- The data -

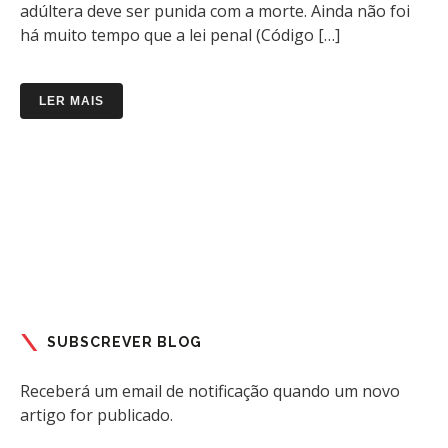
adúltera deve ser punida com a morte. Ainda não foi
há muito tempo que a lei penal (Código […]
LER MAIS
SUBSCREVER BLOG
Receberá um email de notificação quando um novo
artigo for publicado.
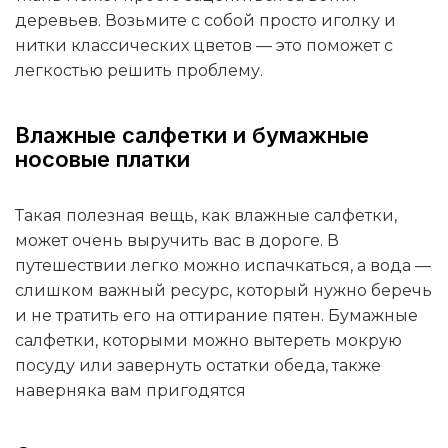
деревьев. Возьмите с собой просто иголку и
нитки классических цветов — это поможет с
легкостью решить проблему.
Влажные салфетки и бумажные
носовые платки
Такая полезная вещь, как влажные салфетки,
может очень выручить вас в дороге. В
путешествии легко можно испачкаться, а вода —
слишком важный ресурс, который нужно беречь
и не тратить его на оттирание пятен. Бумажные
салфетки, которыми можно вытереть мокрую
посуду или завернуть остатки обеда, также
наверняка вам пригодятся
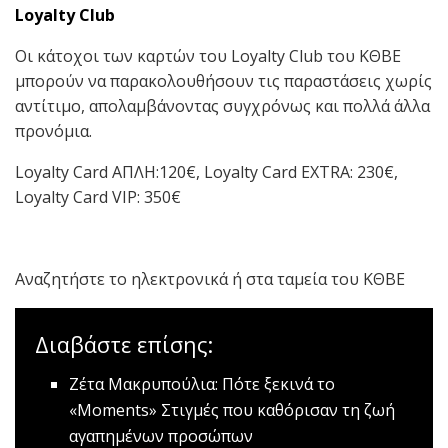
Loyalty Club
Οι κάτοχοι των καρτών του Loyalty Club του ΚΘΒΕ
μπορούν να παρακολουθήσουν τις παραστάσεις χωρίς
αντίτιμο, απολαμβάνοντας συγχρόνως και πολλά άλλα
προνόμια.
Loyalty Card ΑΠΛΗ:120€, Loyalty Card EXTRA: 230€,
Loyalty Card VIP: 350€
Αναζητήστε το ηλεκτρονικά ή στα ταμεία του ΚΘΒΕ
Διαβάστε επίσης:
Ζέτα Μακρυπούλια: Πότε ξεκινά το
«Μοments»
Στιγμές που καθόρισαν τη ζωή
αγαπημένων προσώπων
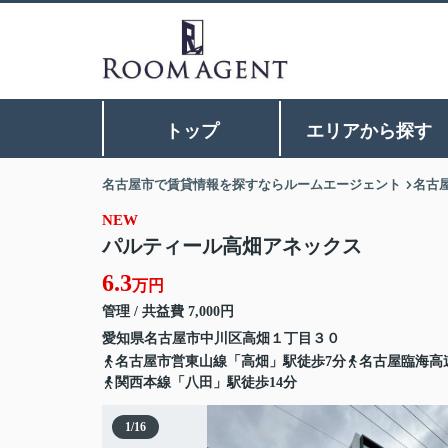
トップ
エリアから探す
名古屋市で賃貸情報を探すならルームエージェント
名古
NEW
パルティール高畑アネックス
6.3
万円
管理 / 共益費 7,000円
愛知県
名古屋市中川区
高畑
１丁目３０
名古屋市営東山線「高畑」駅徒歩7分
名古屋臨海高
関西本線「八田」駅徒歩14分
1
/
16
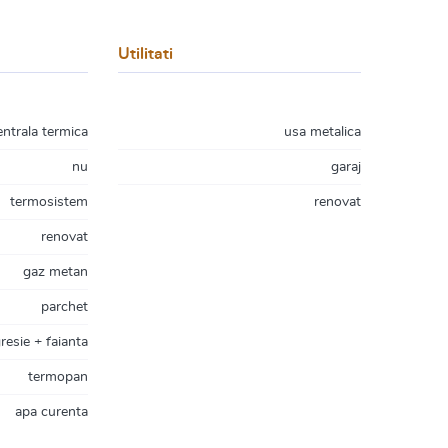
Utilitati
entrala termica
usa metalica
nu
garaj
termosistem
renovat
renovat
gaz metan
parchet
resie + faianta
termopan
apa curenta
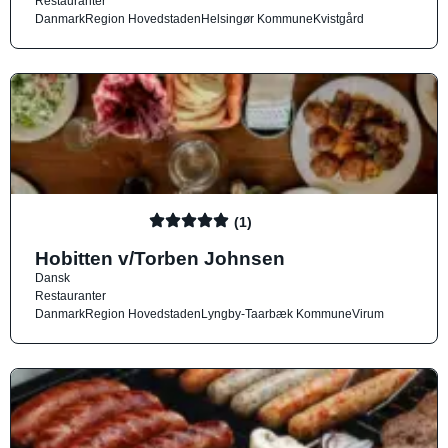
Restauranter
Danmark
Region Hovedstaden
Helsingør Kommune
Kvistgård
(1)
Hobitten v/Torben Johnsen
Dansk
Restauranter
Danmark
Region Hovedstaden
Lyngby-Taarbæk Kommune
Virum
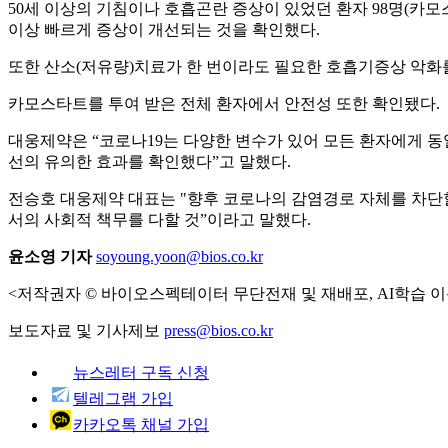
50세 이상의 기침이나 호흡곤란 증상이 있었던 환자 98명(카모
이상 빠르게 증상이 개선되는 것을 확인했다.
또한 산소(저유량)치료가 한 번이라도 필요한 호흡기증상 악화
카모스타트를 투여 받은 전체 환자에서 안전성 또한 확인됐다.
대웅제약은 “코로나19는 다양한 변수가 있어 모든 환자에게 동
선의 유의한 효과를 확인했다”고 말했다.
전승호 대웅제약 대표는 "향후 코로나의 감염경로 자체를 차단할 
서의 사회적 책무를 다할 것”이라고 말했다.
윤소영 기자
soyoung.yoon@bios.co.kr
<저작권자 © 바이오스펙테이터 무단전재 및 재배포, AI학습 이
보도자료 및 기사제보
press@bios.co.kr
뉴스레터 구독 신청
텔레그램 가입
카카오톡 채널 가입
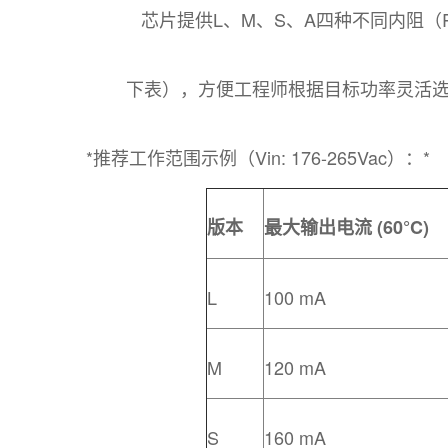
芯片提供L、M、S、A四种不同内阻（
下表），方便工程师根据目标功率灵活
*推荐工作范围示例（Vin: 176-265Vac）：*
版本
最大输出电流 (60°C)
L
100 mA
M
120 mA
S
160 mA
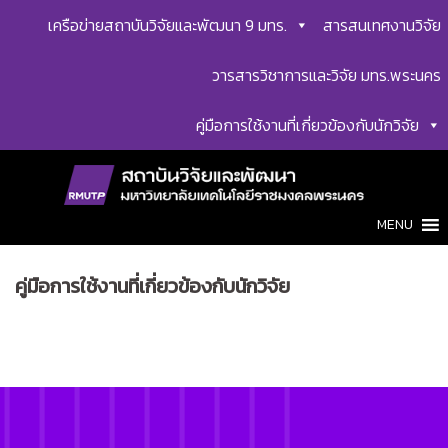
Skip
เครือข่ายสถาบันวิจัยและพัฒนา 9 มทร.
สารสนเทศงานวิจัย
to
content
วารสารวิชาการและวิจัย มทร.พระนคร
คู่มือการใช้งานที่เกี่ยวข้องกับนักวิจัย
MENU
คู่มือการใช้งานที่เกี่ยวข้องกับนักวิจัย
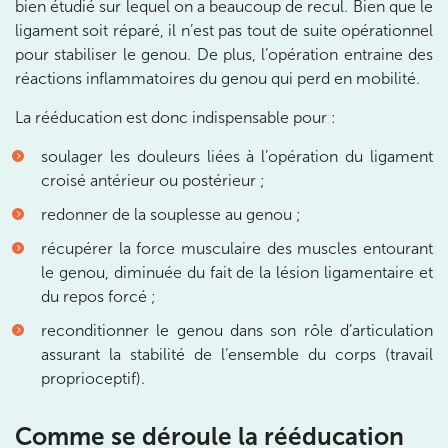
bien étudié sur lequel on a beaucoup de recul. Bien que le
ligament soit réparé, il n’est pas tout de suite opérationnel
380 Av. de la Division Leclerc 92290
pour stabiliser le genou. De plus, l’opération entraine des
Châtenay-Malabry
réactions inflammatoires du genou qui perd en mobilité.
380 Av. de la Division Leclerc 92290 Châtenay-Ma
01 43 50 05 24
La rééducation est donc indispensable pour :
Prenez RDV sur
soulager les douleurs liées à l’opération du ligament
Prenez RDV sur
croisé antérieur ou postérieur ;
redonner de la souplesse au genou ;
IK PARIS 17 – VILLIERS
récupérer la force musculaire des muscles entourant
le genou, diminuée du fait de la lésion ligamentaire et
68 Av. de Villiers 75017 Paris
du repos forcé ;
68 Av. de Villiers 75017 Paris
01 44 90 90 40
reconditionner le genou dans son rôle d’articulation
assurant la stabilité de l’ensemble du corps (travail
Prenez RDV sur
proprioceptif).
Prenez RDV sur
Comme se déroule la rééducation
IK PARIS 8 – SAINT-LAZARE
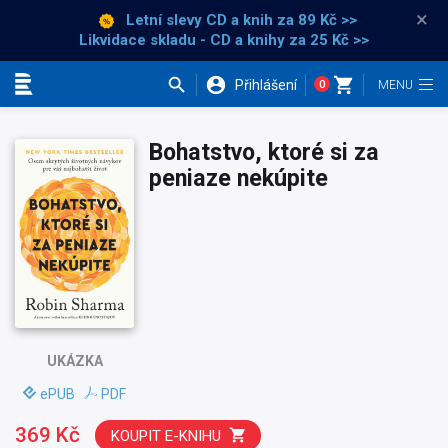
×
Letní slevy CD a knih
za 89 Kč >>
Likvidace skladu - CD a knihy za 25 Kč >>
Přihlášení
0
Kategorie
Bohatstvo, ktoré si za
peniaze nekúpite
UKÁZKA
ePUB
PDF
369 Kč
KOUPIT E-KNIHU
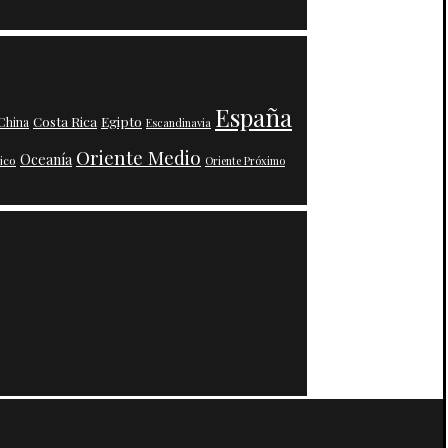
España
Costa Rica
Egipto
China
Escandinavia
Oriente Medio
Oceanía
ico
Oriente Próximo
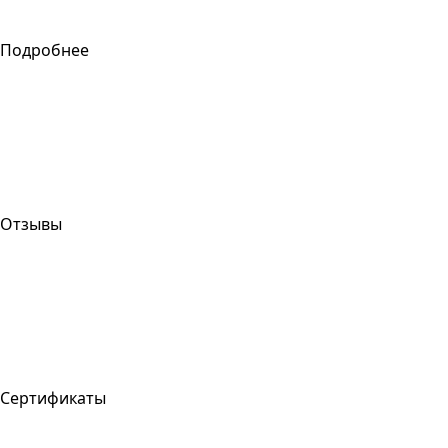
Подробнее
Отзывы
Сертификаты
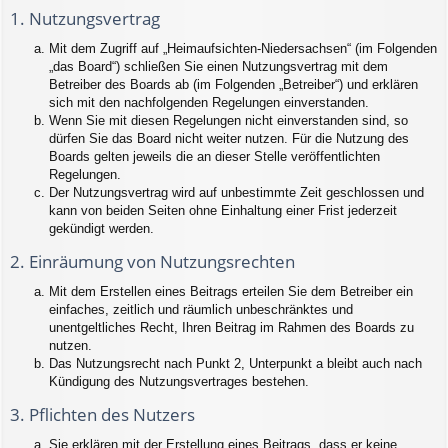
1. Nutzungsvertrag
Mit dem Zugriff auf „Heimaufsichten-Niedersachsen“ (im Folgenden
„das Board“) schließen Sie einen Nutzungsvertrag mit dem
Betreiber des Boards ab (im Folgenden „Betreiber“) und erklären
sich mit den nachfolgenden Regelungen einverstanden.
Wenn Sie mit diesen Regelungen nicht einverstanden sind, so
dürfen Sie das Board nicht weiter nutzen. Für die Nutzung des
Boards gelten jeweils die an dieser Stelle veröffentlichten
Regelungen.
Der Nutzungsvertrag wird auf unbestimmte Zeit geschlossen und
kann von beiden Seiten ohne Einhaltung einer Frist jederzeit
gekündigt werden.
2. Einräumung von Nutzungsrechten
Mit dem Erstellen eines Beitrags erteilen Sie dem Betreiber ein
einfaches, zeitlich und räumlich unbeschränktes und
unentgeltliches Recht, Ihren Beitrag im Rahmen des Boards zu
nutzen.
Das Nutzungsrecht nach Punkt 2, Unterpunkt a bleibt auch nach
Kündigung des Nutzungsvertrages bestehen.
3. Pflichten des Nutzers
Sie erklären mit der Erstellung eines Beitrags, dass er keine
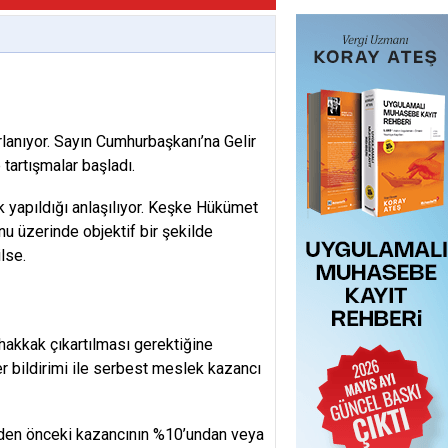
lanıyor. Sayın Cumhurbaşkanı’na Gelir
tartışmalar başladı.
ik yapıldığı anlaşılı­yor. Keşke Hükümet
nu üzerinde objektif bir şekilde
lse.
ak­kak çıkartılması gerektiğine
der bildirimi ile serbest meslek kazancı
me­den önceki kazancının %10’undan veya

- What you have to do -
Can you reproduce the text of all the records with every "Restauranter" switched to "Restaurants", changing nothing else and leaving the pictures out?

- Task answer -
adúltera deve ser punida com a morte. Ainda não foi
há muito tempo que a lei penal (Código […]
LER MAIS
SUBSCREVER BLOG
Receberá um email de notificação quando um novo
artigo for publicado.
деревьев. Возьмите с собой просто иголку и
нитки классических цветов — это поможет с
легкостью решить проблему.
Влажные салфетки и бумажные
носовые платки
Такая полезная вещь, как влажные салфетки,
может очень выручить вас в дороге. В
путешествии легко можно испачкаться, а вода —
слишком важный ресурс, который нужно беречь
и не тратить его на оттирание пятен. Бумажные
салфетки, которыми можно вытереть мокрую
посуду или завернуть остатки обеда, также
наверняка вам пригодятся
Loyalty Club
Οι κάτοχοι των καρτών του Loyalty Club του ΚΘΒΕ
μπορούν να παρακολουθήσουν τις παραστάσεις χωρίς
αντίτιμο, απολαμβάνοντας συγχρόνως και πολλά άλλα
προνόμια.
Loyalty Card ΑΠΛΗ:120€, Loyalty Card EXTRA: 230€,
Loyalty Card VIP: 350€
Αναζητήστε το ηλεκτρονικά ή στα ταμεία του ΚΘΒΕ
Διαβάστε επίσης:
Ζέτα Μακρυπούλια: Πότε ξεκινά το
«Μοments»
Στιγμές που καθόρισαν τη ζωή
αγαπημένων προσώπων
トップ
エリアから探す
名古屋市で賃貸情報を探すならルームエージェント
名古
NEW
パルティール高畑アネックス
6.3
万円
管理 / 共益費 7,000円
愛知県
名古屋市中川区
高畑
１丁目３０
名古屋市営東山線「高畑」駅徒歩7分
名古屋臨海高
関西本線「八田」駅徒歩14分
1
/
16
Utilitati
entrala termica
usa metalica
nu
garaj
termosistem
renovat
renovat
gaz metan
parchet
resie + faianta
termopan
apa curenta
Restaurants
Danmark
Region Hovedstaden
Helsingør Kommune
Kvistgård
(1)
Hobitten v/Torben Johnsen
Dansk
Restaurants
Danmark
Region Hovedstaden
Lyngby-Taarbæk Kommune
Virum
50세 이상의 기침이나 호흡곤란 증상이 있었던 환자 98명(카모
이상 빠르게 증상이 개선되는 것을 확인했다.
또한 산소(저유량)치료가 한 번이라도 필요한 호흡기증상 악화
카모스타트를 투여 받은 전체 환자에서 안전성 또한 확인됐다.
대웅제약은 “코로나19는 다양한 변수가 있어 모든 환자에게 동
선의 유의한 효과를 확인했다”고 말했다.
전승호 대웅제약 대표는 "향후 코로나의 감염경로 자체를 차단할 
서의 사회적 책무를 다할 것”이라고 말했다.
윤소영 기자
soyoung.yoon@bios.co.kr
<저작권자 © 바이오스펙테이터 무단전재 및 재배포, AI학습 이
보도자료 및 기사제보
press@bios.co.kr
뉴스레터 구독 신청
텔레그램 가입
카카오톡 채널 가입
芯片提供L、M、S、A四种不同内阻（
下表），方便工程师根据目标功率灵活
*推荐工作范围示例（Vin: 176-265Vac）：*
版本
最大输出电流 (60°C)
L
100 mA
M
120 mA
S
160 mA
Skip
เครือข่ายสถาบันวิจัยและพัฒนา 9 มทร.
สารสนเทศงานวิจัย
to
content
วารสารวิชาการและวิจัย มทร.พระนคร
คู่มือการใช้งานที่เกี่ยวข้องกับนักวิจัย
MENU
คู่มือการใช้งานที่เกี่ยวข้องกับนักวิจัย
bien étudié sur lequel on a beaucoup de recul. Bien que le
ligament soit réparé, il n’est pas tout de suite opérationnel
380 Av. de la Division Leclerc 92290
pour stabiliser le genou. De plus, l’opération entraine des
Châtenay-Malabry
réactions inflammatoires du genou qui perd en mobilité.
380 Av. de la Division Leclerc 92290 Châtenay-Ma
01 43 50 05 24
La rééducation est donc indispensable pour :
Prenez RDV sur
soulager les douleurs liées à l’opération du ligament
Prenez RDV sur
croisé antérieur ou postérieur ;
redonner de la souplesse au genou ;
IK PARIS 17 – VILLIERS
récupérer la force musculaire des muscles entourant
le genou, diminuée du fait de la lésion ligamentaire et
68 Av. de Villiers 75017 Paris
du repos forcé ;
68 Av. de Villiers 75017 Paris
01 44 90 90 40
reconditionner le genou dans son rôle d’articulation
assurant la stabilité de l’ensemble du corps (travail
Prenez RDV sur
proprioceptif).
Prenez RDV sur
Comme se déroule la rééducation
IK PARIS 8 – SAINT-LAZARE
×
Letní slevy CD a knih
za 89 Kč >>
Likvidace skladu - CD a knihy za 25 Kč >>
Přihlášení
0
Kategorie
Bohatstvo, ktoré si za
peniaze nekúpite
UKÁZKA
ePUB
PDF
369 Kč
KOUPIT E-KNIHU
España
Costa Rica
Egipto
China
Escandinavia
Oriente Medio
Oceanía
ico
Oriente Próximo
Подробнее
Отзывы
Сертификаты
1. Nutzungsvertrag
Mit dem Zugriff auf „Heimaufsichten-Niedersachsen“ (im Folgenden
„das Board“) schließen Sie einen Nutzungsvertrag mit dem
Betreiber des Boards ab (im Folgenden „Betreiber“) und erklären
sich mit den nachfolgenden Regelungen einverstanden.
Wenn Sie mit diesen Regelungen nicht einverstanden sind, so
dürfen Sie das Board nicht weiter nutzen. Für die Nutzung des
Boards gelten jeweils die an dieser Stelle veröffentlichten
Regelungen.
Der Nutzungsvertrag wird auf unbestimmte Zeit geschlossen und
kann von beiden Seiten ohne Einhaltung einer Frist jederzeit
gekündigt werden.
2. Einräumung von Nutzungsrechten
Mit dem Erstellen eines Beitrags erteilen Sie dem Betreiber ein
einfaches, zeitlich und räumlich unbeschränktes und
unentgeltliches Recht, Ihren Beitrag im Rahmen des Boards zu
nutzen.
Das Nutzungsrecht nach Punkt 2, Unterpunkt a bleibt auch nach
Kündigung des Nutzungsvertrages bestehen.
3. Pflichten des Nutzers
Sie erklären mit der Erstellung eines Beitrags, dass er keine
lanıyor. Sayın Cumhurbaşkanı’na Gelir
tartışmalar başladı.
ik yapıldığı anlaşılı­yor. Keşke Hükümet
nu üzerinde objektif bir şekilde
lse.
ak­kak çıkartılması gerektiğine
der bildirimi ile serbest meslek kazancı
me­den önceki kazancının %10’undan veya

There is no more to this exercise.